Vedere queste due opere insieme, nello stesso ambiente, significa cogliere la logica interna di una serie: la tensione tra decorazione e struttura, tra luce e materia, tra riferimento storico e rottura radicale con la tradizione.
La Collezione Roberto Casamonti: un tesoro nel cuore di Firenze
Le opere di Lucio Fontana sono esposte al piano nobile di Palazzo Bartolini Salimbeni, capolavoro architettonico rinascimentale di Baccio d’Agnolo, affacciato su Piazza di Santa Trinita. Un contenitore di rara bellezza che è esso stesso opera d’arte, e che dal 2018 ospita la Collezione Roberto Casamonti: una delle raccolte private più importanti e complete d’Europa per l’arte del Novecento e contemporanea.
La collezione è articolata in due grandi sezioni. La prima comprende opere di artisti attivi dall’inizio del Novecento ai primi anni Sessanta; la seconda copre il periodo dagli anni Sessanta fino alla contemporaneità. Insieme, le due sezioni restituiscono un panorama straordinario dell’arte internazionale del XX e XXI secolo, con nomi che sono da manuale: da Boetti a Schifano, da Mirò a Basquiat, da Warhol a Christo.
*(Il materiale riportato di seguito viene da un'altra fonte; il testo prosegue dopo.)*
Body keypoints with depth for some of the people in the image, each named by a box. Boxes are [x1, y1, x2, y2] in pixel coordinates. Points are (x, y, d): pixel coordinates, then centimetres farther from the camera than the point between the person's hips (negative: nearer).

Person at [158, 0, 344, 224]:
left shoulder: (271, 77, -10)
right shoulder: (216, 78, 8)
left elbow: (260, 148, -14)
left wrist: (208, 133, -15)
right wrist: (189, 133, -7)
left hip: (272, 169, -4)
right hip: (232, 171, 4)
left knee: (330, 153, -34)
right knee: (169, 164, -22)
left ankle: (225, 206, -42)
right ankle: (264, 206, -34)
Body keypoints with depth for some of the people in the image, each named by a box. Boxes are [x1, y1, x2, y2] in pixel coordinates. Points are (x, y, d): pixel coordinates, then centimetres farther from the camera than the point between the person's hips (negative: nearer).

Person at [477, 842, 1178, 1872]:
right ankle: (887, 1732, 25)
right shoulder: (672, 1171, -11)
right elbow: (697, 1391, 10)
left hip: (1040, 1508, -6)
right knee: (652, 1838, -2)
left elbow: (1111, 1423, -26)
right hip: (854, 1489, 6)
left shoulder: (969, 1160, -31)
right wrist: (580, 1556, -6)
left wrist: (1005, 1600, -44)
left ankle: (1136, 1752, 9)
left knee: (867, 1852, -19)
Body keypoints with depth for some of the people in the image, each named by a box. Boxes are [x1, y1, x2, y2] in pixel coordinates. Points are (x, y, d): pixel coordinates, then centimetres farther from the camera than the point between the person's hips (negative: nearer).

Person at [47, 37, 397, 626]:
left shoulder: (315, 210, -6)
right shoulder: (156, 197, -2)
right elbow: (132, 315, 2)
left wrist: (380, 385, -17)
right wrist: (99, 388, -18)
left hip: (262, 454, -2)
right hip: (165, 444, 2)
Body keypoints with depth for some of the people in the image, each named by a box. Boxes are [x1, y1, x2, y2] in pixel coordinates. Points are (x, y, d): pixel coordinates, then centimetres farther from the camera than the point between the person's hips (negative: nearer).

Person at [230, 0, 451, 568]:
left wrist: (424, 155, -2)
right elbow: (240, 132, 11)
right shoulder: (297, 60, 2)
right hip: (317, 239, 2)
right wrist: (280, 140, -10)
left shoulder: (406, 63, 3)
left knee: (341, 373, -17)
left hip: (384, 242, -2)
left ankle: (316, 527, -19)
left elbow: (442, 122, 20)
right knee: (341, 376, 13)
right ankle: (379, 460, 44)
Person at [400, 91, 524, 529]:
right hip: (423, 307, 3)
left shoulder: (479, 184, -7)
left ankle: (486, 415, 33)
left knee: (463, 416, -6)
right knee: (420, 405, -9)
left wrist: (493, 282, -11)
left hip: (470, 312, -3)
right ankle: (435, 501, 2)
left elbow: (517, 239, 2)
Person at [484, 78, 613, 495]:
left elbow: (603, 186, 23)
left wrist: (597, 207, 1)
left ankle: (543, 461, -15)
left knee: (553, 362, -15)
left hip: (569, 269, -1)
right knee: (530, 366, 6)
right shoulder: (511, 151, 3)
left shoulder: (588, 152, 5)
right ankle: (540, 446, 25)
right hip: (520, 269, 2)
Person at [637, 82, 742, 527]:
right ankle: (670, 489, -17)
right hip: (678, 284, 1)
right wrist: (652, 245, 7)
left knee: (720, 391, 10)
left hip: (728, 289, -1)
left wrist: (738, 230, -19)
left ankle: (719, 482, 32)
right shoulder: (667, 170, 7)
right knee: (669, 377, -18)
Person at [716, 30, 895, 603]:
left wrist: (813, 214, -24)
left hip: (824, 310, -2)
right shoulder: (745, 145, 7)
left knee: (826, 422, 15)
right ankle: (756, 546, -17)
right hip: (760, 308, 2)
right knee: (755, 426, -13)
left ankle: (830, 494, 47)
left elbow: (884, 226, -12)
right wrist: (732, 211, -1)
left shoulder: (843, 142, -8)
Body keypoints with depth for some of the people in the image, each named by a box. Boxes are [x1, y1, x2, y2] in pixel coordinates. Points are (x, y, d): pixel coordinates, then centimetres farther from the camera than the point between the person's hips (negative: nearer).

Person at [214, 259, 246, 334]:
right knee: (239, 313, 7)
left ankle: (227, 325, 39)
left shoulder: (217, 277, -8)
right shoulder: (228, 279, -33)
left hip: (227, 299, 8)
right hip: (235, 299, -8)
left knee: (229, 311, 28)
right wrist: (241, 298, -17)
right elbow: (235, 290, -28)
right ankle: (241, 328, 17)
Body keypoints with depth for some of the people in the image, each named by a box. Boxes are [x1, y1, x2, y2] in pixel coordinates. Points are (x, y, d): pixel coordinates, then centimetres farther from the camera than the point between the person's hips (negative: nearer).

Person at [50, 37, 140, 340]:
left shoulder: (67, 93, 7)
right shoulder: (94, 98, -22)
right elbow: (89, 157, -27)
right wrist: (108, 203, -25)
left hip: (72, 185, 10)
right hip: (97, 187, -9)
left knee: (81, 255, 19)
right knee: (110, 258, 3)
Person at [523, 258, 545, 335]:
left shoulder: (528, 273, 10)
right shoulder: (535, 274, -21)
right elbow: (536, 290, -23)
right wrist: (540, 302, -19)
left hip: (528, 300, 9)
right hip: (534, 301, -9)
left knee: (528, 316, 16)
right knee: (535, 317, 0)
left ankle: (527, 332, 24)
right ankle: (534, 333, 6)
Questo patrimonio è il frutto della passione e della visione di Roberto Casamonti, gallerista di fama internazionale, ma anche del contributo generoso di familiari e amici che hanno condiviso — ciascuno secondo le proprie inclinazioni — la stessa dedizione verso l’arte. Una collezione che nasce dall’affetto oltre che dalla competenza, e questo si sente, nella qualità delle opere e nella cura con cui sono presentate.
La visita guidata: un modo privilegiato per incontrare Fontana
In occasione dell’apertura, sabato 14 marzo alle ore 10.30, la Collezione Roberto Casamonti organizza una visita guidata alle opere di Lucio Fontana, curata direttamente dallo staff della collezione. La prenotazione è obbligatoria: un’opportunità da non perdere per chi vuole andare oltre la semplice osservazione e capire davvero cosa si cela dietro la superficie di queste tele straordinarie.
Informazioni utili per la visita
Dove: Collezione Roberto Casamonti, Palazzo Bartolini Salimbeni, Piazza di Santa Trinita 1, Firenze | Quando: dal 14 marzo al 2 maggio 2026
Un dialogo tra il genio di Fontana e la bellezza rinascimentale di Firenze: un’esperienza che vale il viaggio.